>> begin SUPPLIED TEXT

Given two isosceles right triangles $( \triangle ABC )$ and $( \triangle BDE )$ with $( \angle BAC = \angle BDE = 90^\circ )$, triangle $( \triangle BDE )$ is rotated counterclockwise by an angle $( \gamma ) (where ( 0^\circ < \gamma < 360^\circ ))$ about point $( B )$. Point $( E )$ is then connected to point $( C )$, and $( F )$ is the midpoint of segment $( EC )$. It appears that segments $( AF )$ and $( DF )$ are always perpendicular and equal in length regardless of the rotation angle $( \gamma )$.
Here is a diagram to illustrate the problem:
I am looking for a proof of why $( AF \perp DF )$ and $( AF = DF )$ hold true for any rotation angle $( \gamma )$.

>> end SUPPLIED TEXT
>> begin INFORMATION PROVIDED

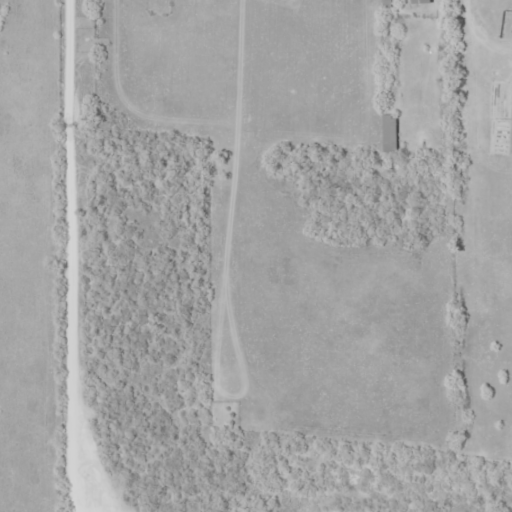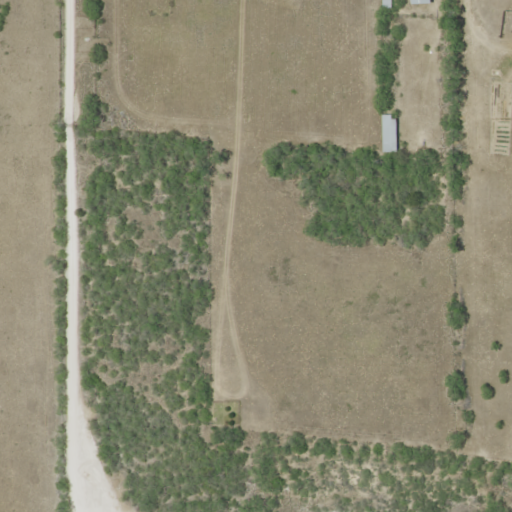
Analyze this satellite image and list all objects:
building: (387, 134)
road: (83, 255)
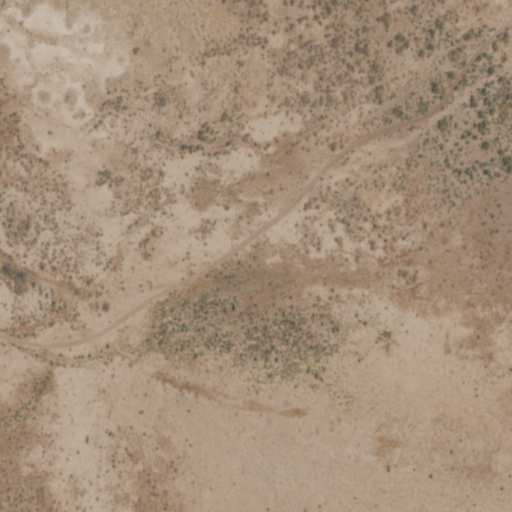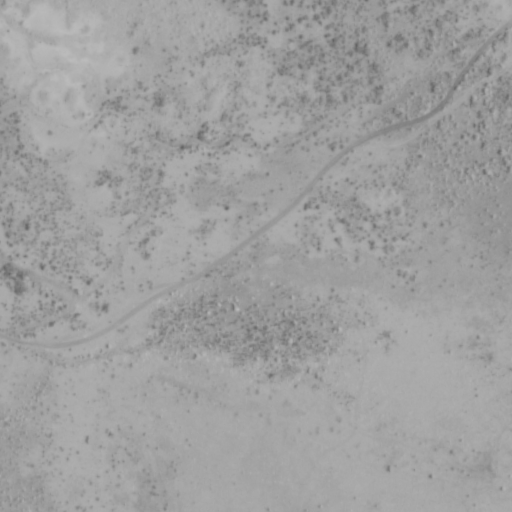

>> end INFORMATION PROVIDED

- EXERCISES TO COMPLETE -
a) In the triangle rotation post, what is point F?
b) For each statement, say whether it agrees with the triangle rotation post, and quote the words that decide it: (i) Triangle BDE is rotated clockwise. (ii) The rotation is carried out about point C. (iii) Segments AF and DF appear to stay perpendicular and equal in length for every rotation angle.
c) Write the next part of the triangle rotation post, starting after its final sentence.

- ANSWERS TO THE EXERCISES -
a) F is the midpoint of segment EC.

b)
(i) No: "rotated counterclockwise by an angle"
(ii) No: "about point $( B )$"
(iii) Yes: "always perpendicular and equal in length regardless of the rotation angle"

c)
What I've considered so far:
- Since both triangles are isosceles right triangles, their properties might be useful.
- The rotation of $( \triangle BDE )$ around point $( B )$ does not change the relative properties of points $( D )$ and $( E )$.
I need help with a formal proof to show that $( AF )$ and $( DF )$ are always perpendicular and equal in length regardless of $( \gamma )$. How can we approach this problem?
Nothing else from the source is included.